*Work order A*
In the essay about the great humbling, what does the author say writing is like?

The “Unavoidable” Great Humbling
There’ve been a lot of strands running around the old duder’s head lately. It’s challenging to turn them into something coherent but there are a couple lines of thought I believe come together nicely and are worth exploring. One strand is my increasing fascination with the idea of patterns of life (I’ll define this in a bit). The other strand is how those patterns, no matter how much control one believes one has over them or how well one believes one can manipulate them toward “success,” inevitably deal a “great humbling.” But first, I need to do a little housekeeping.
Why I Write
Before diving in too deep, I want to take a couple paragraphs to describe why I write. I should’ve done this years ago, before my first blog. Instead, I just dove into blogging without a stated goal. Still, if you’ve read any of my content over the years, what follows won’t be groundbreaking.
Up until about 5 years ago, so prior to starting Brookdog Fishing Company, I wrote, exclusively, to compel action. Back then, in most instances, someone or some situation prompted me to write. Also, there was a guarantee that someone (in most cases many people) was going to read it. When you write this way, it’s easy to find out if what you wrote was compelling – observe your audience – feedback will occur.
I still write this way…a little bit. Our weekly Observations from the Water and essays about avoiding the shack nasties supply just enough information and imagery to provoke, at minimum, intrigue…at best, a phone call to book a fishing trip. Still, nobody asked me to produce and distribute this information and our audience/readership is VERY small. Nowadays, the effect of my writing pales in comparison to what it once was while on active duty. So why do I keep doing it?
As a small business owner, my goal is simple – remain operational. Figuring out how to do this is the challenge and fun of owning a small business. Writing has been, and will continue to be, a way for me to collect thoughts/concepts/ideas toward this goal.
The goal of everything I write is to generate some sort insight that helps the business or, perhaps more importantly, me (or the reader). Additionally, from philosophic scribblings, to point-of-view pieces, to in-depth instructions, by jotting down these strands swimming through my head, I capture a little slice of my personality. Those that read it (myself included) will, at minimum, get to know me a little better – maybe that’s important when someone is considering booking a trip to fish with me.
For me, writing is like working out – for my mind. Hopefully, reading it has the same effect on the reader – but even if it doesn’t, I still got my workout session in. Phrased differently, I always get something out of writing – at minimum, something for me – at maximum, something for many. Let’s see where this piece goes.

*Supplied material*
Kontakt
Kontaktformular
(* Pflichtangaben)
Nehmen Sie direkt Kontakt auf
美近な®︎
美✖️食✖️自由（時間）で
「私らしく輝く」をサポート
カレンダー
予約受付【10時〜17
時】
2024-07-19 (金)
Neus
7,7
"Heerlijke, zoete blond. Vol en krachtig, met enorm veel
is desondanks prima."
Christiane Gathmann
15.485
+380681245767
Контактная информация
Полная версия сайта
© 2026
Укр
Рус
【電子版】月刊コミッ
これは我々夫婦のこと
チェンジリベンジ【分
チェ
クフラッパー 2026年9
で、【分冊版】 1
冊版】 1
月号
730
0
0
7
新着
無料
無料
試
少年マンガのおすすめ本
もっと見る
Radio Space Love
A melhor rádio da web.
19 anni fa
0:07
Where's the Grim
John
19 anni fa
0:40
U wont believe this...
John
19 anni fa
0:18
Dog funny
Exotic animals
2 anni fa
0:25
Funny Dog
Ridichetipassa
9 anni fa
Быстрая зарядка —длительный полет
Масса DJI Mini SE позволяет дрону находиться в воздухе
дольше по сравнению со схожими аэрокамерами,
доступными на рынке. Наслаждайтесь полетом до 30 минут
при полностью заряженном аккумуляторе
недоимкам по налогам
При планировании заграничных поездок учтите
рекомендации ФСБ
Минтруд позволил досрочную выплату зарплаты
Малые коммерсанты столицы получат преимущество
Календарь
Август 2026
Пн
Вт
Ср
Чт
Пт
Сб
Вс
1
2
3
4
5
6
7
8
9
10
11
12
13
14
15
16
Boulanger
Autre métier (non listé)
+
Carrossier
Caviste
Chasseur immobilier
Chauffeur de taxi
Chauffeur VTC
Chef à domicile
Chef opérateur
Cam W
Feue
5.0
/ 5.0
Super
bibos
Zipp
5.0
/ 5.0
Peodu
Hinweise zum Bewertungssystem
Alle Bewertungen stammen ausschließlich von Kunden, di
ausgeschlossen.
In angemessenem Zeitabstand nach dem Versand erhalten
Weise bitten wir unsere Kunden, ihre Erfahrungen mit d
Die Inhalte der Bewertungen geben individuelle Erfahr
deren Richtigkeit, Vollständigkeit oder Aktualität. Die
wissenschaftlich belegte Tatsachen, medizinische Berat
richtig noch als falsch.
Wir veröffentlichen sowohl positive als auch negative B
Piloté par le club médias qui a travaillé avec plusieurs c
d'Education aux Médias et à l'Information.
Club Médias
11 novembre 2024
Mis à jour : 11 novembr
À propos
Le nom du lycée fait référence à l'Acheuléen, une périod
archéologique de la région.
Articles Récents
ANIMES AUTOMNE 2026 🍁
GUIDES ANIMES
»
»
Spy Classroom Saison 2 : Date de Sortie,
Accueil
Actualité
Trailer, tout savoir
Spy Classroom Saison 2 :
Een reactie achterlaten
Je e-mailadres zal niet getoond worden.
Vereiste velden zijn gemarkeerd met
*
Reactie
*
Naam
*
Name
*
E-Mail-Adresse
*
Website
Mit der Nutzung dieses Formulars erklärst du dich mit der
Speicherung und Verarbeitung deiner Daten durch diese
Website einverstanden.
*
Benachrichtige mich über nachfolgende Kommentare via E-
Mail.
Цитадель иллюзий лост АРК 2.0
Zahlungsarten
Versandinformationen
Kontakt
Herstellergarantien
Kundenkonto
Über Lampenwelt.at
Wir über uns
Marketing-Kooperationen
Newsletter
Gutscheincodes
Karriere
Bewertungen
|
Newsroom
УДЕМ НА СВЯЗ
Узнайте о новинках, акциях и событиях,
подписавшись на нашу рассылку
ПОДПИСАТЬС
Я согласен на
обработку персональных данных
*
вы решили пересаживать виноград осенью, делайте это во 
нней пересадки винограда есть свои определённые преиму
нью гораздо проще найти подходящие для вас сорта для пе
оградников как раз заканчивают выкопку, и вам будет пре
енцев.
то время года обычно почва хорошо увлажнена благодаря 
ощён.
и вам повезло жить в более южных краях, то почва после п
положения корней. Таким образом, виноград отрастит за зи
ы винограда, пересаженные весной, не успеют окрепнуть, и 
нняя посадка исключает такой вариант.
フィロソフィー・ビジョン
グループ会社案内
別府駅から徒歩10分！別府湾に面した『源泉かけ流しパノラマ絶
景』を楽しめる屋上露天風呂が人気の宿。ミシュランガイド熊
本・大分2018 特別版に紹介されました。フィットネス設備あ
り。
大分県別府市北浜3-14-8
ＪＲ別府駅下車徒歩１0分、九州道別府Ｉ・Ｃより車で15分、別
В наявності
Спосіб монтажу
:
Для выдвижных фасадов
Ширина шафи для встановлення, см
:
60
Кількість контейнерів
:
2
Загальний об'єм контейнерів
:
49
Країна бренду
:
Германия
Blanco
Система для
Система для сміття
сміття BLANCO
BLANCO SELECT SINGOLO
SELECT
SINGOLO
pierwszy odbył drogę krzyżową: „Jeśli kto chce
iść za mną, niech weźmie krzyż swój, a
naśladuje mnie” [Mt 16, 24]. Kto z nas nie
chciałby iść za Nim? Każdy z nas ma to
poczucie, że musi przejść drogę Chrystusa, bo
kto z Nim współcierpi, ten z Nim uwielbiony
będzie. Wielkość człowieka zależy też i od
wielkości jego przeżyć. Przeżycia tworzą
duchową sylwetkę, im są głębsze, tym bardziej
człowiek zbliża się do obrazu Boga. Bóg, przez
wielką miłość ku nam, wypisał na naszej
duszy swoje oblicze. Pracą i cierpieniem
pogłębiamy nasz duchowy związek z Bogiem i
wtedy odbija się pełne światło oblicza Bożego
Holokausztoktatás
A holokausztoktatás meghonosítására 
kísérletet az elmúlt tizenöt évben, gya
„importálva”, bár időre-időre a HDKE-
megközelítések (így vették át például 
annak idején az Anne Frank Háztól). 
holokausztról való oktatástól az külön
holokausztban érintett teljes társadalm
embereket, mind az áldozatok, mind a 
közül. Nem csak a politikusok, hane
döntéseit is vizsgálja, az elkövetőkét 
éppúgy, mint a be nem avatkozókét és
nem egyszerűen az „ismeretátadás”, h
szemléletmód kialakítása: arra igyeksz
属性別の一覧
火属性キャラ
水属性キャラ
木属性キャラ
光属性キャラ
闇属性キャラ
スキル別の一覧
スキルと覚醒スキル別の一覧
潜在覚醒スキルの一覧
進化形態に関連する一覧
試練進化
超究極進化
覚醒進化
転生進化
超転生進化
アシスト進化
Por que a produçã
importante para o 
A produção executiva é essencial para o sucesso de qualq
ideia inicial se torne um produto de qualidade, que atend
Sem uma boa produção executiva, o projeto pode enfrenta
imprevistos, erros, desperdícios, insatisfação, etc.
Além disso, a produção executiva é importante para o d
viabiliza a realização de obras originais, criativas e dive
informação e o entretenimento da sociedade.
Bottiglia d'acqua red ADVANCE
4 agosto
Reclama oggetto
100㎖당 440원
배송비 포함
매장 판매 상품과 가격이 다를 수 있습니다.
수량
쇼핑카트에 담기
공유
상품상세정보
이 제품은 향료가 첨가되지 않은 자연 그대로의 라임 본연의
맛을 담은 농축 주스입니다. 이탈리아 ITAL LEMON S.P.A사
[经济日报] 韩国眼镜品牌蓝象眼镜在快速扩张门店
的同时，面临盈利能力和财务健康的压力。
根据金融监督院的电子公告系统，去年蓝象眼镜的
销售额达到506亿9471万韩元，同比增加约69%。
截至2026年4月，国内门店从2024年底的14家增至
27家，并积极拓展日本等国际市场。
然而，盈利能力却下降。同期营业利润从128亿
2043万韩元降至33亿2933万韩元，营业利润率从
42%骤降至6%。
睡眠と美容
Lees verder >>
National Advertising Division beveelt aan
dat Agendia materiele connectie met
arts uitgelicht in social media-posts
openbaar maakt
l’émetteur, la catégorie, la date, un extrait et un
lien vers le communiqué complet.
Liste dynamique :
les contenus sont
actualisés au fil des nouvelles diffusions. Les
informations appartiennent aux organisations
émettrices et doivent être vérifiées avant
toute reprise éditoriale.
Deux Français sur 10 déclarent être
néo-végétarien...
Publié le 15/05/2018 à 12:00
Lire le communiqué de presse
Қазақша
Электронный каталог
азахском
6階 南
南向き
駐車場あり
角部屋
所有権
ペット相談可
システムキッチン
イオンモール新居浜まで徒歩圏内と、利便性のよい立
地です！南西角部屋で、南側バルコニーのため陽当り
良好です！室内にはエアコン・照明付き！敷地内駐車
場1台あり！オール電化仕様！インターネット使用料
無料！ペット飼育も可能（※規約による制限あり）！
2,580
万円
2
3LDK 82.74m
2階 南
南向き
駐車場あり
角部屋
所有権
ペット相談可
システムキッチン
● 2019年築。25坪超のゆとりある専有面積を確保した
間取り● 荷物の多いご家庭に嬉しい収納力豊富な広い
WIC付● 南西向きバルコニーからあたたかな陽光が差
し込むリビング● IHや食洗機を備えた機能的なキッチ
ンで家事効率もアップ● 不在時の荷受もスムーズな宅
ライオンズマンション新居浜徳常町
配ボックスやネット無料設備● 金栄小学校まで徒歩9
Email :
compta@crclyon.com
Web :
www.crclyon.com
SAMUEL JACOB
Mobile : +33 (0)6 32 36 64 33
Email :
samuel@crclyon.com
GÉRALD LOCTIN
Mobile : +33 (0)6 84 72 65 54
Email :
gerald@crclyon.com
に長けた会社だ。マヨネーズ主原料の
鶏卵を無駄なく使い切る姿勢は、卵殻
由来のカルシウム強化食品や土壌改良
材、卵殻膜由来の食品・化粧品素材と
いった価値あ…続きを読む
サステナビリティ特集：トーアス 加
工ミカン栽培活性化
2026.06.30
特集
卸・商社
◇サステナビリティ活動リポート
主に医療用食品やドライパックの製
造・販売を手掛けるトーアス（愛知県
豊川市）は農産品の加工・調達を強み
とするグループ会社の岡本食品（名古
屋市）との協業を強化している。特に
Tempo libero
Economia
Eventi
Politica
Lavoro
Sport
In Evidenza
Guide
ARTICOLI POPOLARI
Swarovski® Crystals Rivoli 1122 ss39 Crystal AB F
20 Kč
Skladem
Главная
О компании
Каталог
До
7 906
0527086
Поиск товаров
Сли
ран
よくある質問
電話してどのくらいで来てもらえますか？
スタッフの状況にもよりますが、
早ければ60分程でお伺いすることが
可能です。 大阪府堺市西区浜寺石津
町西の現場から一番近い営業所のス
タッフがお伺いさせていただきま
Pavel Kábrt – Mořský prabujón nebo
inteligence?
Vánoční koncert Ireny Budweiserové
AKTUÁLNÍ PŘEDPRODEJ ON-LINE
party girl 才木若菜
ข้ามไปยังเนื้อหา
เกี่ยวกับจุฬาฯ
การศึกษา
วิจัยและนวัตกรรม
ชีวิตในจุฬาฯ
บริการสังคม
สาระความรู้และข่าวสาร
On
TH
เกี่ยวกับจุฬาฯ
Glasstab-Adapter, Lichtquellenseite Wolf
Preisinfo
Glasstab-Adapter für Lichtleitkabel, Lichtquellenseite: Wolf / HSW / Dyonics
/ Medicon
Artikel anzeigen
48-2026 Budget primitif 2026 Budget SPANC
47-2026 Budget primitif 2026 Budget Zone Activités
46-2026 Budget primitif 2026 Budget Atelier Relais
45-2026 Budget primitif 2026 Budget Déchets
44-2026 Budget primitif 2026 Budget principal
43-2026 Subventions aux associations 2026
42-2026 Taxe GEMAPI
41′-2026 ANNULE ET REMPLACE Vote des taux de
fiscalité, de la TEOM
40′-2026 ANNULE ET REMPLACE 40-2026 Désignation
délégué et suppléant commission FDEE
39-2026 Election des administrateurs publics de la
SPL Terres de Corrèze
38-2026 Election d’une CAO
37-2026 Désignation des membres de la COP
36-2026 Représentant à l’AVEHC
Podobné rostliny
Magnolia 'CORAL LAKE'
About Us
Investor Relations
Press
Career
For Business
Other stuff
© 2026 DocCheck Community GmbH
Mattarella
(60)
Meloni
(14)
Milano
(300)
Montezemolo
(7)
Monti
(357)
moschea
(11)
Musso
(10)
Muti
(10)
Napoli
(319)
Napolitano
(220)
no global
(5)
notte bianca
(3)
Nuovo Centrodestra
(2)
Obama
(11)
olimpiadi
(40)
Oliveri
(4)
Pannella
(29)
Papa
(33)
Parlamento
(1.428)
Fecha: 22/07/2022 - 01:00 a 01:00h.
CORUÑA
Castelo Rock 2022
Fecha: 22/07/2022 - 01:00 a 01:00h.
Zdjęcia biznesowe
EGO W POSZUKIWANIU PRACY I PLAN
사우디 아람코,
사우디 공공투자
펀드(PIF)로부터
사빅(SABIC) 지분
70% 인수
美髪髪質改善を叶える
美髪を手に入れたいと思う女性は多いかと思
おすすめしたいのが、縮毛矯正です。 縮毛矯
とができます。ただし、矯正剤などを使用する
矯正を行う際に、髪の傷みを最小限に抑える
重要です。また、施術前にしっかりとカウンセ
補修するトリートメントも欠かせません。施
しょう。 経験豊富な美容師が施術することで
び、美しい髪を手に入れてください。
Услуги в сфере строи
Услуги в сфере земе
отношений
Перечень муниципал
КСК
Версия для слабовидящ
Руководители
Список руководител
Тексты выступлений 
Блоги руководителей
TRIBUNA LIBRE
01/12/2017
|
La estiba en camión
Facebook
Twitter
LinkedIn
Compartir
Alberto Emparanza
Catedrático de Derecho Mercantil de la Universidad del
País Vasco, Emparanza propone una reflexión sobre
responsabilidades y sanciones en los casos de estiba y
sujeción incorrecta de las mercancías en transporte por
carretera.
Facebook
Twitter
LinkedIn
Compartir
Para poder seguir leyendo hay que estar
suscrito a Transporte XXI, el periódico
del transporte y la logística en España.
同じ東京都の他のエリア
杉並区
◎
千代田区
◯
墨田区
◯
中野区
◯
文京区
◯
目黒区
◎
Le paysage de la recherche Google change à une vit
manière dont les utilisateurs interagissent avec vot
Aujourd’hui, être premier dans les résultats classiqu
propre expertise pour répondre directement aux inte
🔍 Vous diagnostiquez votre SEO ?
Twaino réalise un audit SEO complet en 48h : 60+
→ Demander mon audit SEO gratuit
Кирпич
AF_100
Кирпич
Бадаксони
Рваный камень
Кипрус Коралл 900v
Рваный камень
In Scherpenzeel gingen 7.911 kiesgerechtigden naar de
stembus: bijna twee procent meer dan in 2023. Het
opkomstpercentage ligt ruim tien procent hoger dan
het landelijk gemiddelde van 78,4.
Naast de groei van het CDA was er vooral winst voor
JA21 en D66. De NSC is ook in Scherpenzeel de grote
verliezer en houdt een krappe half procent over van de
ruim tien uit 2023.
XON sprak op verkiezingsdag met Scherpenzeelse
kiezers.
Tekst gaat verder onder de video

*Work order B*
Render the rows from their start through the line containing "クフラッパー 2026年9" as a Markdown table with columns No. and Line, giving each line a number and leaving out blank lines.

*Worked solution A*
Working out, for the mind.

*Worked solution B*
| No. | Line |
|---|---|
| 1 | Kontakt |
| 2 | Kontaktformular |
| 3 | (* Pflichtangaben) |
| 4 | Nehmen Sie direkt Kontakt auf |
| 5 | 美近な®︎ |
| 6 | 美✖️食✖️自由（時間）で |
| 7 | 「私らしく輝く」をサポート |
| 8 | カレンダー |
| 9 | 予約受付【10時〜17 |
| 10 | 時】 |
| 11 | 2024-07-19 (金) |
| 12 | Neus |
| 13 | 7,7 |
| 14 | "Heerlijke, zoete blond. Vol en krachtig, met enorm veel |
| 15 | is desondanks prima." |
| 16 | Christiane Gathmann |
| 17 | 15.485 |
| 18 | +380681245767 |
| 19 | Контактная информация |
| 20 | Полная версия сайта |
| 21 | © 2026 |
| 22 | Укр |
| 23 | Рус |
| 24 | 【電子版】月刊コミッ |
| 25 | これは我々夫婦のこと |
| 26 | チェンジリベンジ【分 |
| 27 | チェ |
| 28 | クフラッパー 2026年9 |